The family law industry is facing a dramatic change to the tax impact of divorce following the passage of The Tax Cuts and Jobs Act of 2017, signed into law on December 22, 2017. Under the new legislation, for divorce decrees executed after December 31, 2018, alimony becomes tax neutral, meaning there are no tax consequences to either party, much like child support. The repeal of the alimony tax deduction does not affect existing alimony obligations or divorces finalized prior to January 1, 2019.
This change in legislation eliminates an income-shifting effect that often results in tax savings to the former family unit, a setup that can reduce the financial burden of spousal support on the paying spouse. In instances where the income is not sufficient to meet the parties’ needs, the new legislation may have more of an impact on the lower income spouse. While the amount of alimony awarded may be less under the new tax neutral treatment, the net income available to meet living expenses may also be lower, as illustrated in Table 1.
The alimony tax deduction has long been used in settlement negotiations to help facilitate an agreement.
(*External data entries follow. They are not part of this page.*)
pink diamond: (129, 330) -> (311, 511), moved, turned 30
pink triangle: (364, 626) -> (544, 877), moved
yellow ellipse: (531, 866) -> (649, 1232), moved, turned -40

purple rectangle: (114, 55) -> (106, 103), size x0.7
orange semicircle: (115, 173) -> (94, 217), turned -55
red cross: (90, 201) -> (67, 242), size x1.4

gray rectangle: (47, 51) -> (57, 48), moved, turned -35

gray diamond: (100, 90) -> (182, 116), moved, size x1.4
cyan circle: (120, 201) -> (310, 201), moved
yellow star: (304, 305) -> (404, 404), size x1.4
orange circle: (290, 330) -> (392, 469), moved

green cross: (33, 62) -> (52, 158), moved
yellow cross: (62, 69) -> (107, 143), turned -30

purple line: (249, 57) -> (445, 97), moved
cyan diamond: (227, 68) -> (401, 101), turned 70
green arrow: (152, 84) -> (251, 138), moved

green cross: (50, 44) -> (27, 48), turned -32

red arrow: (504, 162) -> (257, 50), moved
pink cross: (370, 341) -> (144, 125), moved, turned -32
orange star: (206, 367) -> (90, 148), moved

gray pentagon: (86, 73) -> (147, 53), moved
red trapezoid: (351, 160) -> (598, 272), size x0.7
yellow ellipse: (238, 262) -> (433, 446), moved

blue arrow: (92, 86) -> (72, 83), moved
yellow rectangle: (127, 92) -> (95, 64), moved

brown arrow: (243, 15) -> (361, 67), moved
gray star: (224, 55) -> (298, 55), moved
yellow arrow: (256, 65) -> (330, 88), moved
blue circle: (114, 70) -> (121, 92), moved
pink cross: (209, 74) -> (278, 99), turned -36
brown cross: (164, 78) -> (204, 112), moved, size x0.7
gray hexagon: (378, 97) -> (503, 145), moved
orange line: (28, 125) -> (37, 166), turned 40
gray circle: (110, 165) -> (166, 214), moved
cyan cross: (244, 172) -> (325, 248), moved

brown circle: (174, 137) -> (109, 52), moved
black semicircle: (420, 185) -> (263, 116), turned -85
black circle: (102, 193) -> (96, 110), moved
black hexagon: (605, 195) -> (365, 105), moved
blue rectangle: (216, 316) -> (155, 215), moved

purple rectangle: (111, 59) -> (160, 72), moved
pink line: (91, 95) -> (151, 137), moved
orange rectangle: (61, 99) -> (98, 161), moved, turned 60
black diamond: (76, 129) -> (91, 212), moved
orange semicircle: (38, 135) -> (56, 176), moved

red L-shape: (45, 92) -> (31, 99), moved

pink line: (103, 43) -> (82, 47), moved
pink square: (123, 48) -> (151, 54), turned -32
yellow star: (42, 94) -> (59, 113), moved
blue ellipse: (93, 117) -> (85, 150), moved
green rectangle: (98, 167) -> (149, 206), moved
The repeal of the alimony tax deduction may make settlement negotiations more difficult, as the paying spouse may have less flexibility in creating an agreement regarding alimony. In the absence of the tax deduction, it could become more expensive for the paying spouse and reduce the amount that individual is willing to pay.
The construction of settlement offers may change dramatically under the new law, especially for wealthier clients. There may be a new incentive to structure offers with an unequal distribution of assets in exchange for reducing or eliminating alimony.
Under the new law, it appears that the logical result from this change would be the elimination of alimony recapture for alimony originating under the new law, as the concern for disguising equitable distribution payments as alimony is diminished in the absence of the alimony tax deduction.
Divorcing spouses often agree to stay married through the end of the year to take advantage of filing a joint income tax return. In 2018, this option may require much more consideration than in the past. The new legislation could also result in an influx of divorce cases this year, as it applies to alimony obligations that arise from court orders and decrees executed after December 31, 2018.
The repeal of the alimony tax deduction is just one of several changes in legislation that can impact family law matters. Although we don’t know all of the implications this legislation will have, we do know that the future of tax-related issues in divorce will be a hot topic.